### Text passage

The derailment of privatization
did not just cost lives.

Privatization was supposed
to free up the railways,

but has actually made it very
difficult to make decisions...

...on opening new routes or closing
down routes or changing schedules.

It has left a system,
which is very complicated,

very difficult to administer.

It was bad for the passengers,
it was a chaotic organization.

It didn't work and hasn't worked.
It's lost a huge amount of money.

In a three year period,

the state paid to the private
companies in the form of subsidies...

...what it had earned
from the sale of the railways.

And the cost for the taxpayers
did not stop there.

To some extent the railways
have been renationalized.

Really it has left us with a semi-
government administered system...

...that costs a lot more than it
cost under the nationalization.

And hasn't really delivered
the investment,

as the investment has largely been
paid for by the public sector.

Greece did not learn anything
from the British experience.

The Greek governments put the
rail privatization plan forward.

Their effort is supported
by the media.

The trains are slow, never
on time, usually dirty.

The annual losses of the OSE
and TRAINOSE group...

...has reached 1.2 billion euro.

### Complete the following
**a)** List each way the rail privatization text describes the trains.
**b)** Copy out the rail privatization text from "To some extent" up to and including "under the nationalization.".
The entries after this point are separate from the rail privatization text.

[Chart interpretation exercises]
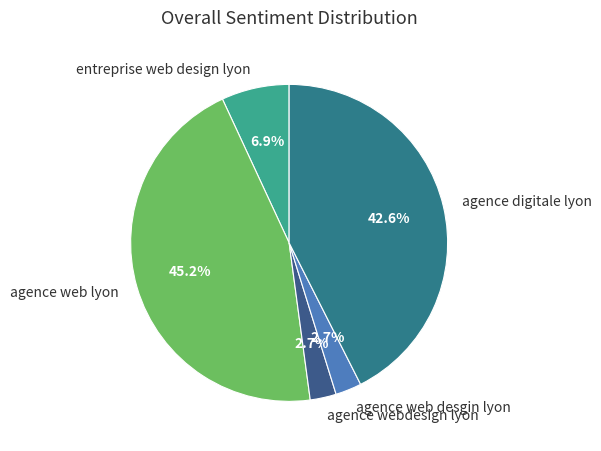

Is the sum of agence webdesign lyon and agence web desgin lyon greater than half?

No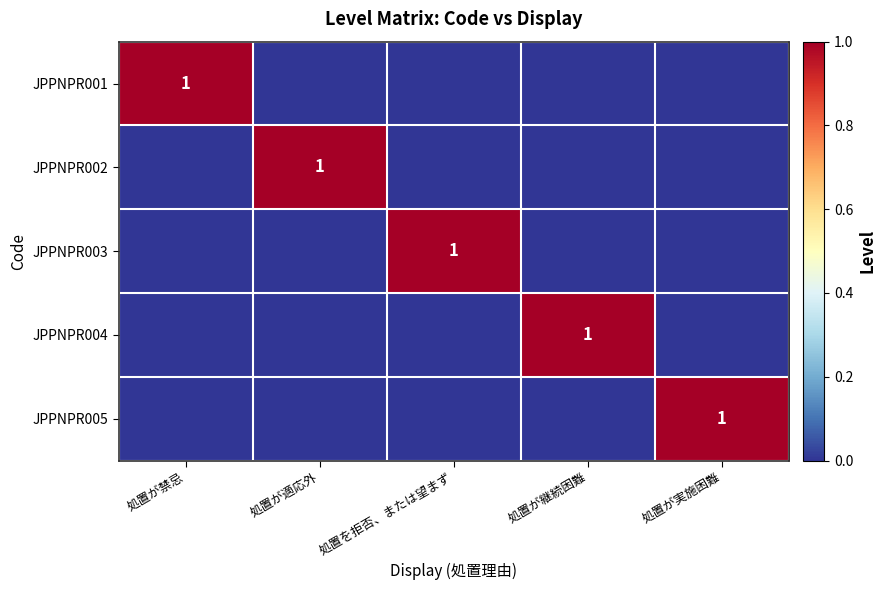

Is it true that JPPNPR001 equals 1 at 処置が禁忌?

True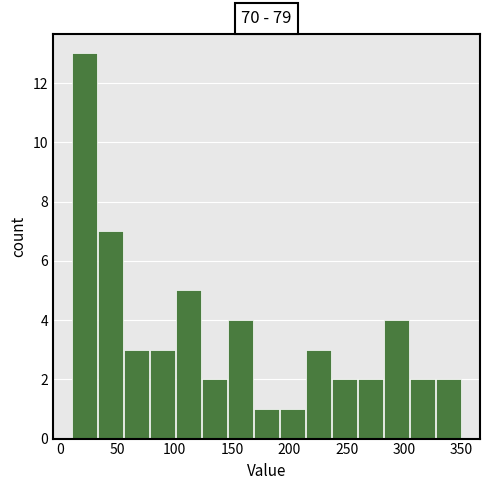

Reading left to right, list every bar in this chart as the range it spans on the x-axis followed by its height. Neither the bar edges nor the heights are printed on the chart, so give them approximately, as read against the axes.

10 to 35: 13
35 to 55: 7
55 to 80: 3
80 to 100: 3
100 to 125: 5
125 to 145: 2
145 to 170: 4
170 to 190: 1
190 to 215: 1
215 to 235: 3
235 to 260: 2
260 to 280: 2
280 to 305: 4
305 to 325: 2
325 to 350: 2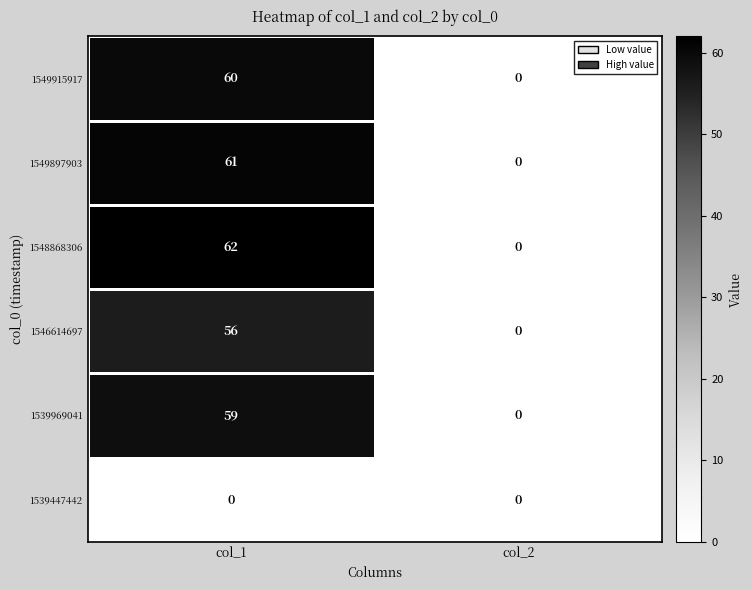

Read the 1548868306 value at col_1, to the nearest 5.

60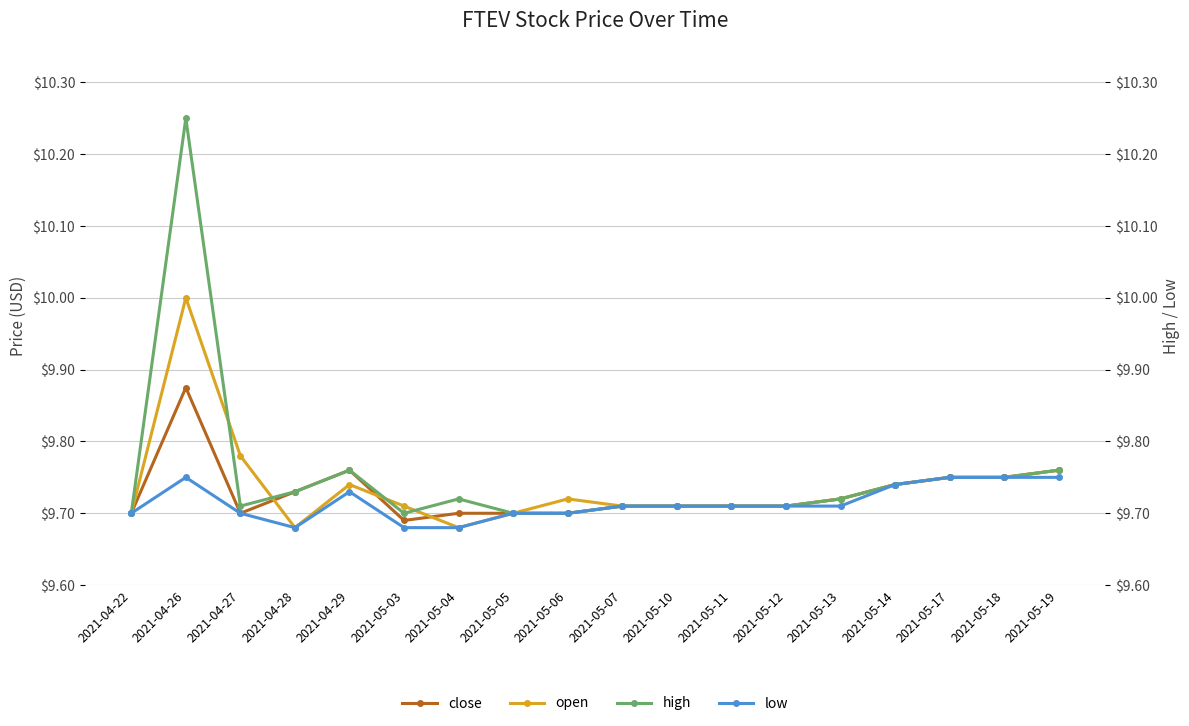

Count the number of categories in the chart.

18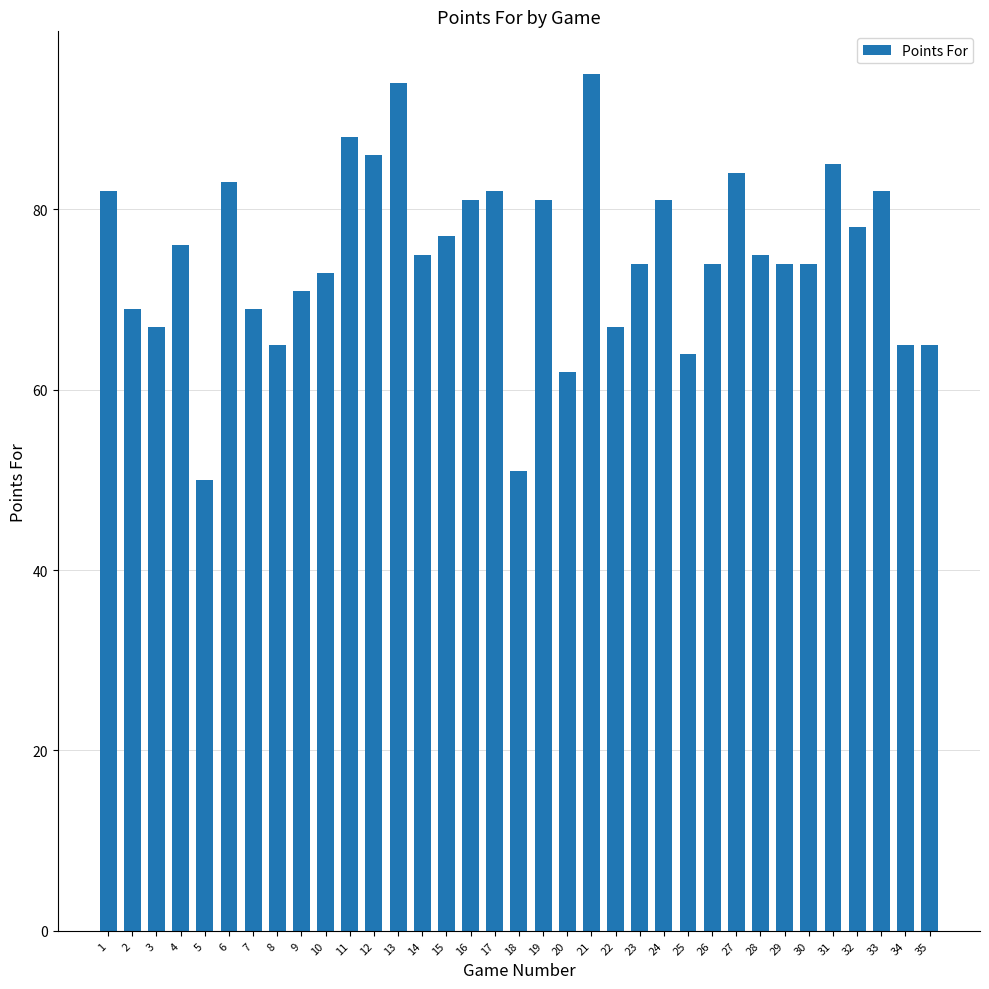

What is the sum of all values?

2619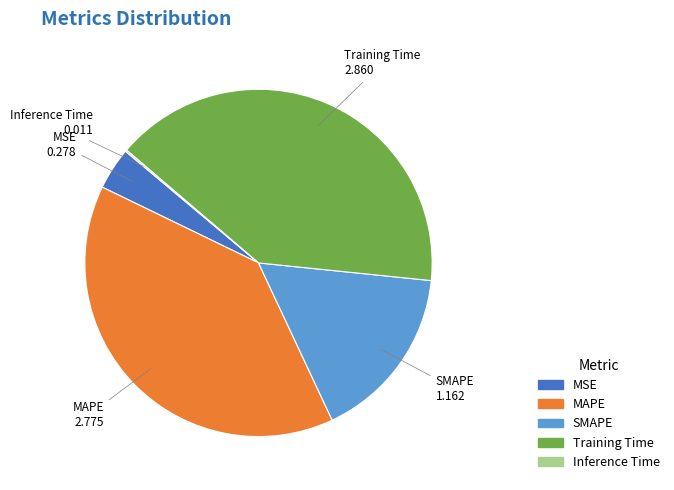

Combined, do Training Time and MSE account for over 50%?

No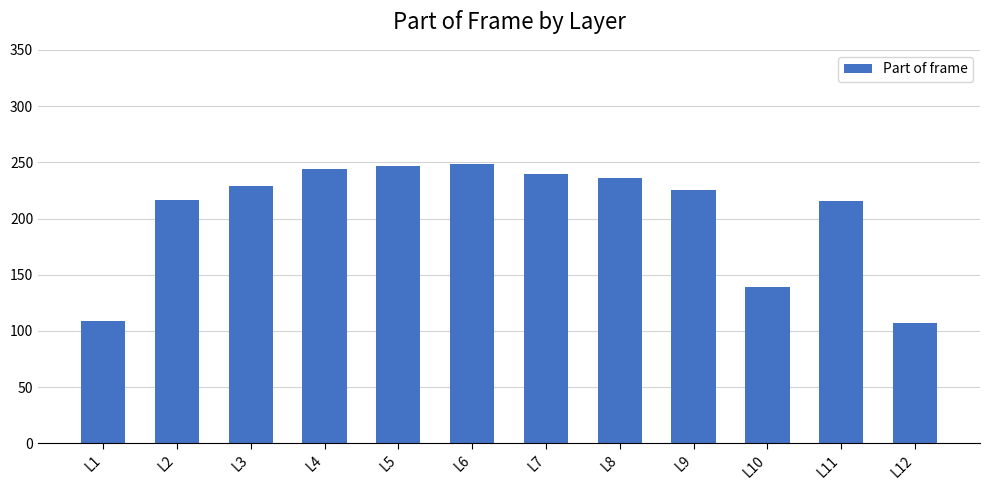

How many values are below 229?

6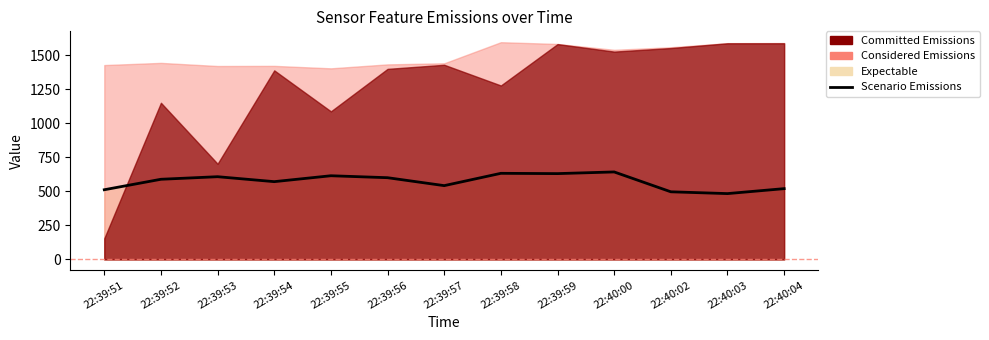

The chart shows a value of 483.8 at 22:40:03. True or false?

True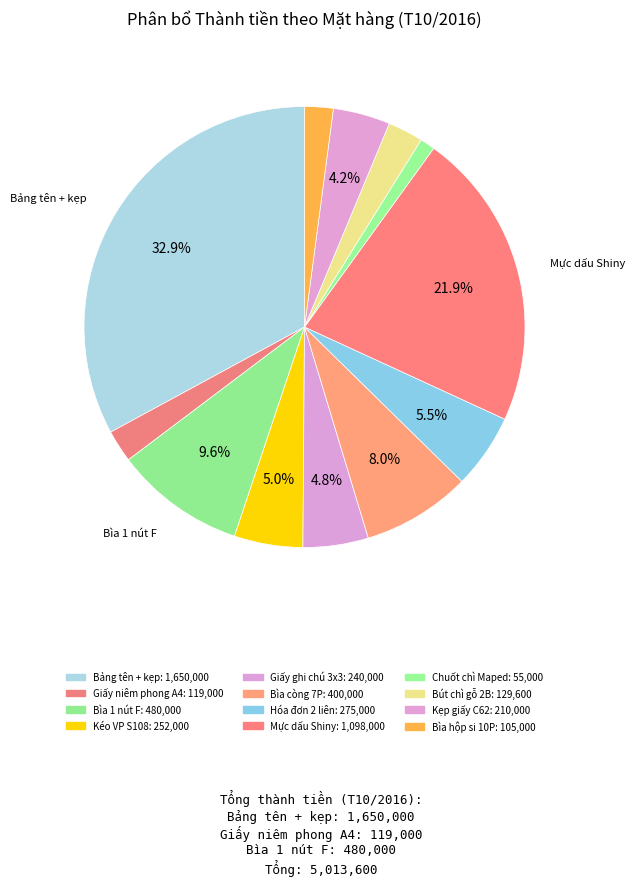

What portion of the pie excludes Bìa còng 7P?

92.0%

### Answers for the tasks
**a)** slow, never on time, usually dirty

**b)**
To some extent the railways
have been renationalized.

Really it has left us with a semi-
government administered system...

...that costs a lot more than it
cost under the nationalization.